Accordingly, we conclude that the mortgagees do not have valid liens on the proceeds now held in trust from the sale of the property, and that the Estate of Christina Elizabeth Brown is entitled to those proceeds free and clear of the mortgagees’ claims. We will remand the case to the chancellor for entry of an order to be recorded among the land records voiding the quitclaim deed and the mortgagees’ deeds of trust.
For these reasons, we will reverse the chancellor’s judgment and remand the case for entry and recordation of the above-described order.
Reversed, final judgment,
 The record does not show that the circuit court was informed of Brown’s removal as guardian by the Kentucky court at the time the circuit court entered its order.
 Since the filing of the present case, CENIT has merged with SouthTrust Bank, which has become the successor in interest to CENIT in its deed of trust and in the present proceedings.

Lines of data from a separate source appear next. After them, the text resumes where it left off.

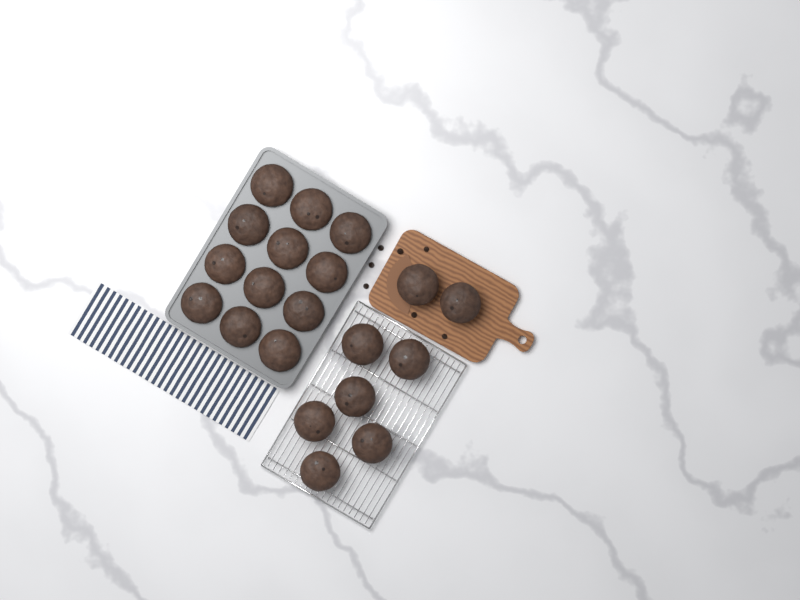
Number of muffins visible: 20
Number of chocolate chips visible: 7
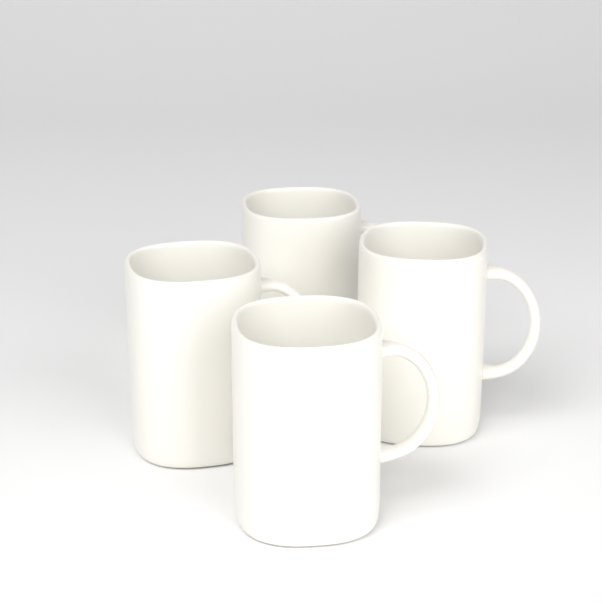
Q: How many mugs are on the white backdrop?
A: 4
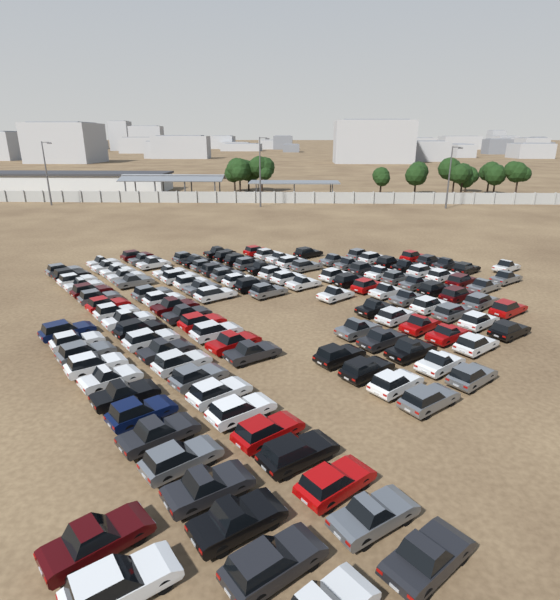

Upon the parties’ agreement in this appeal, we have substituted SouthTrust Bank in place of CENIT Bank, FSB, as the proper party of record in this appeal.
 AMRESCO filed a third-party bill of complaint against its attorney, Charles D. Pittman, Jr., and Charles D. Pittman, P.C., requesting judgment against them for any damages suffered by AMRESCO in the suit filed against it by Richardson. This suit was consolidated with Richardson’s suit, and the chancellor ultimately entered final judgment in favor of all the original respondents, including Pittman and Charles D. Pittman, P.C., and Henry C. Frenck, III, upon resolving the allegations in Richardson’s complaint in favor of the mortgagees. On appeal, Pittman and Charles D. Pittman, P.C., have filed a joint brief with AMRESCO. Therefore, in stating the mortgagees’ arguments in this opinion, those arguments also represent the position of Pittman and Charles D. Pittman, P.C., in this appeal. Cenit also filed a third-party bill of complaint against its attorney, Henry C. Frenck, III, requesting judgment against him for any damages suffered by Cenit in the suit filed against it by Richardson. However, Frenck has not participated in the present appeal.
 A “transfer” is defined as a transaction that creates custodial property under the provisions of the Act. Kentucky Rev. Stat. Ann. ??385.012; Virginia Code ??31-37.
 Our resolution of this issue is based on the common law and, therefore, does not address the meaning of the phrase “in the absence of knowledge,” as found in the Act. See Kentucky Rev. Stat. Ann. ??385.162 and Virginia Code ??31-52.